Haiku Tunnel
Directed by Josh & Jacob Kornbluth
(Josh Kornbluth, Warren Keith, Amy Resnick, Sarah Overman)
Rated: R
Haiku Tunnel is a high school forensics monologue gone movie-sized – complete with an over-dramatized nerdy kid.
It drowns in its own glorification of the minutia of office life. It’s as if the script is based on a comedy routine. Probably because the script is based on a one-man show written by Josh Kornbluth and filmified with the help of his brother Jacob, Kornbluth.
Josh Kornbluth plays Josh Kornbluth, an office temp who suddenly lands a “perm” position at a law firm called S&M. Schuyler & Mitchell, that is.
His office tasks are highlighted with tedious soliloquies on the best pens to use and the burden of transcribing and sending out seventeen letters – a task where procrastination helps him land in the bed of an attractive young corporate schmoe.
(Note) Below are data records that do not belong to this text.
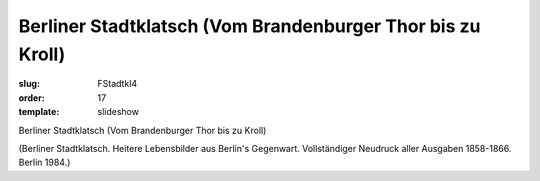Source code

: Berliner Stadtklatsch (Vom Brandenburger Thor bis zu Kroll)
===========================================================

:slug: FStadtkl4
:order: 17
:template: slideshow

Berliner Stadtklatsch (Vom Brandenburger Thor bis zu Kroll)

.. class:: source

  (Berliner Stadtklatsch. Heitere Lebensbilder aus Berlin's Gegenwart. Vollständiger Neudruck aller Ausgaben 1858-1866. Berlin 1984.)
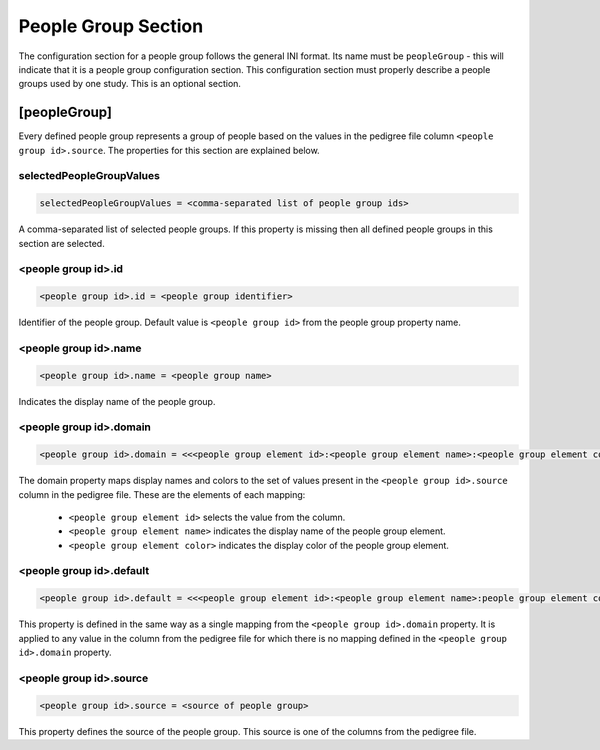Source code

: .. _people_group_section:

People Group Section
====================

The configuration section for a people group follows the general INI format.
Its name must be ``peopleGroup`` - this will indicate that it is a
people group configuration section. This configuration section must properly
describe a people groups used by one study. This is an optional section.

[peopleGroup]
-------------

Every defined people group represents a group of people based on the values in
the pedigree file column ``<people group id>.source``. The properties for this
section are explained below.

selectedPeopleGroupValues
_________________________

.. code-block:: ini

  selectedPeopleGroupValues = <comma-separated list of people group ids>

A comma-separated list of selected people groups. If this property is
missing then all defined people groups in this section are selected.

<people group id>.id
____________________

.. code-block:: ini

  <people group id>.id = <people group identifier>

Identifier of the people group. Default value is ``<people group id>`` from the
people group property name.

<people group id>.name
______________________

.. code-block:: ini

  <people group id>.name = <people group name>

Indicates the display name of the people group.

<people group id>.domain
________________________

.. code-block:: ini

  <people group id>.domain = <<<people group element id>:<people group element name>:<people group element color>>,<...>>

The domain property maps display names and colors to the set of values present
in the ``<people group id>.source`` column in the pedigree file. These are the
elements of each mapping:

  * ``<people group element id>`` selects the value from the column.

  * ``<people group element name>`` indicates the display name of the people
    group element.

  * ``<people group element color>`` indicates the display color of the people
    group element.

<people group id>.default
_________________________

.. code-block:: ini

  <people group id>.default = <<<people group element id>:<people group element name>:people group element color>>

This property is defined in the same way as a single mapping from the
``<people group id>.domain`` property. It is applied to any value in the column
from the pedigree file for which there is no mapping defined in the
``<people group id>.domain`` property.

<people group id>.source
________________________

.. code-block:: ini

  <people group id>.source = <source of people group>

This property defines the source of the people group. This source is one of the
columns from the pedigree file.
Films that portray the corporate set as devoid of emotion or creativity seem to never be in short order, and the Kornbluths rely on the hacked-over idea that creative types are just too manic and special to be placed in the world created by their shallow, materially secure supervisors. This idea is made clear through obvious characterizations. On the secretaries’ side there is the perky blonde and prissy gay man and on the lawyers’ side there is the stiff, business-focused lawyer.
“You know what your problem is? I think you just have an artistic temperament,” lawyer Bob says to Josh when Josh tries to quit after the pressure of mailing seventeen letters becomes unbearable.
And while Haiku Tunnel is an intriguing title (What? You mean this isn’t a Japanese film with subtitles?) the segment of the movie that inspired the title could have been sliced out of the movie without harm.
Orientations, copy machine frustrations and social isolations are explored thoroughly enough to make you count down the minutes until that magic hour when you can leave your theater seat like you’re leaving your office chair. See this movie only if you revel in the dullness of desk life.
-Monica LaBelle
Haiku Tunnel opens today at the Lagoon Cinema.